Fleury, since his brief sojourn in the press box, has been a physical force. Just when you think he’s being lined up, he braces himself and leaves would-be opponents prostrate on the ice, wondering what happened to that thundering bodycheck they were about to throw. The Calgary-born Fleury should be a mainstay on the Canadiens’ defence for the next 10 years.

Joel Armia has clearly found a home in Montreal. Playing alongside Max Domi and a resurgent Jonathan Drouin, the soft-spoken Finn has shown a newfound willingness to punish opponents and provide a net-front presence on the powerplay, where he’s displayed a deft scoring touch and looked as though he could teach a masterclass on stickhandling. Another thing you’ll notice about Armia is the patience with which he goes about his business – as though everything‘s moving in slow motion – and how he uses his reach and size to protect the puck once he gains possession.

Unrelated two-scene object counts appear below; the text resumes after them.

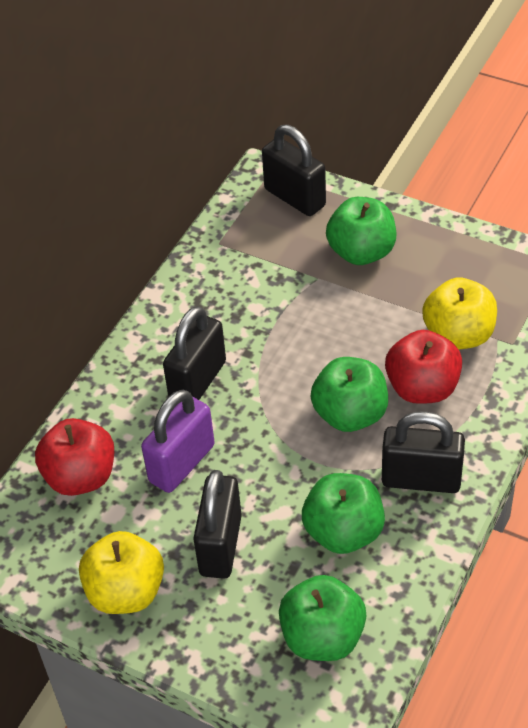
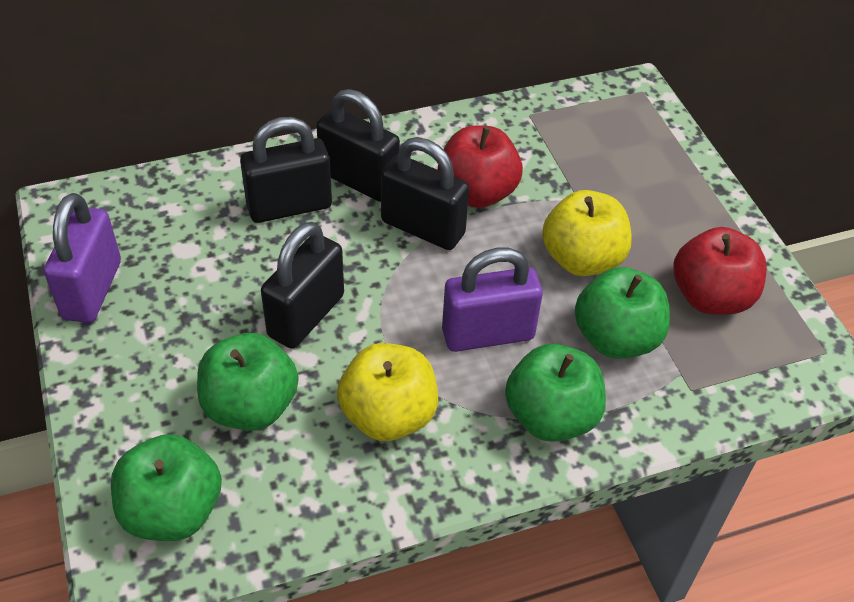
purple padlock: 1 -> 2

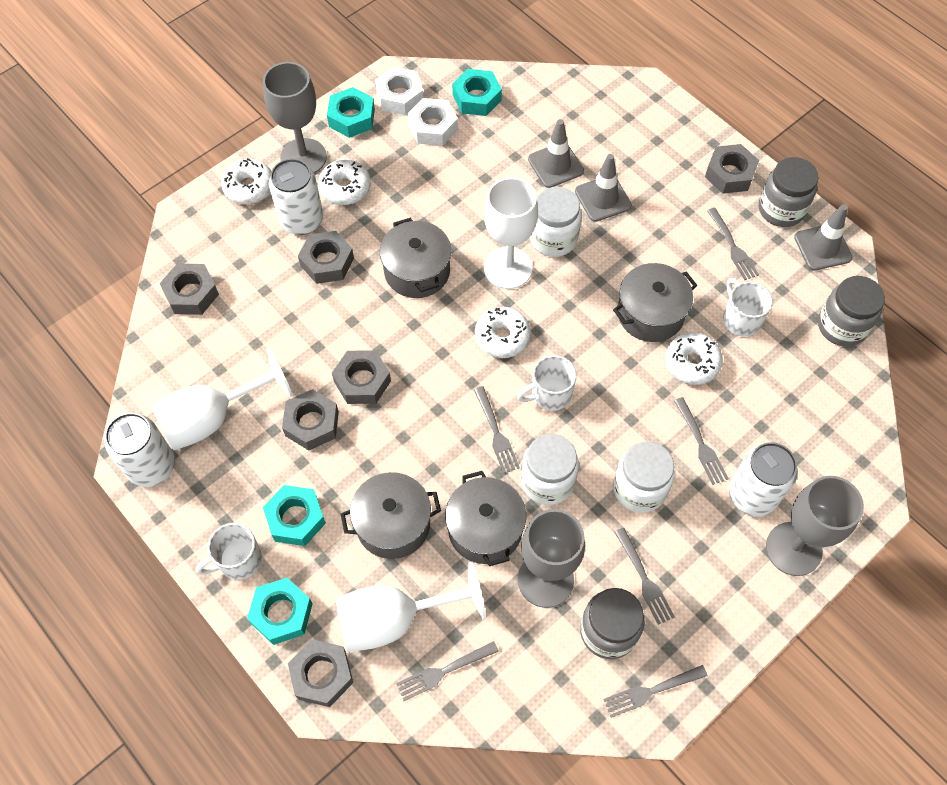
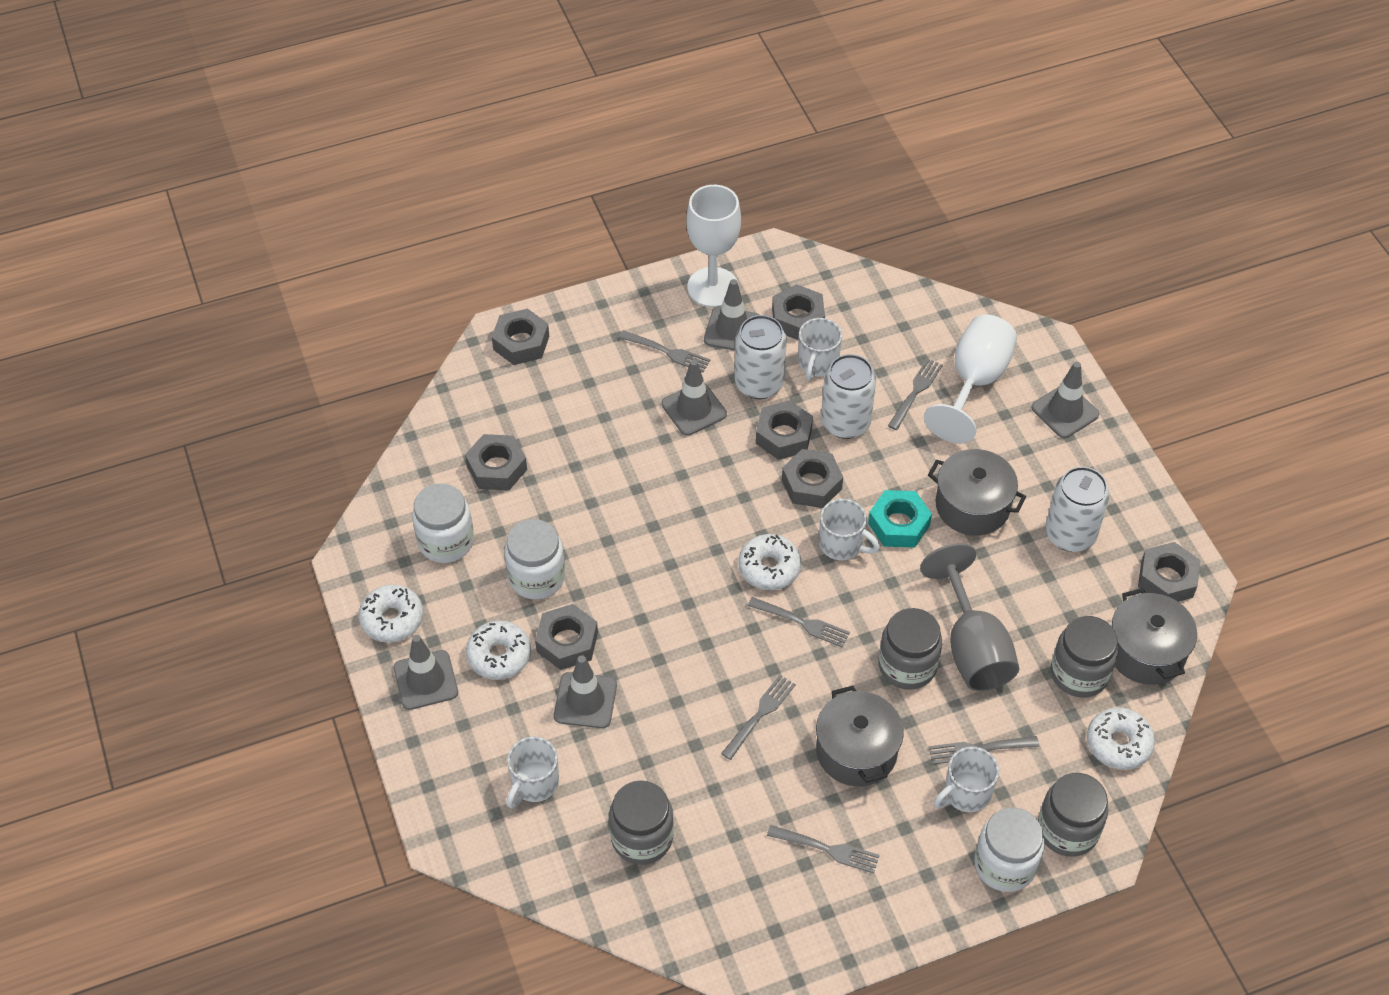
grey goblet: 3 -> 1
grey jar: 3 -> 4
grey nut: 6 -> 7
grey pot: 4 -> 3
grey traffic cone: 3 -> 5
turquoise nut: 4 -> 1
white goblet: 3 -> 2
white mug: 3 -> 4
white nut: 2 -> 0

You won’t find a single Montreal Canadien in the top-30 in league scoring, yet by the 13-game mark at the turn of the calendar, no team in the Atlantic had scored more than the Habs, and that includes both the powerhouse Tampa Bay Lightning and Toronto Maple Leafs. I’ll take a roster with eight 20-goal scorers over one that relies on a small core of key players to carry the offence, every day of the week. The Habs play an entertaining and up-tempo style of hockey, as it should be, and if the special teams can hold their own, you have to think a ticket to the playoffs will be in the stars in 2020. The team’s thrilling 5-4 comeback victory over a tough Vegas squad late last month perhaps exemplified the intangible quality that’s likely to vault the Bleu-Blanc-Rouge into the playoffs mix again: there’s just no quit to this team.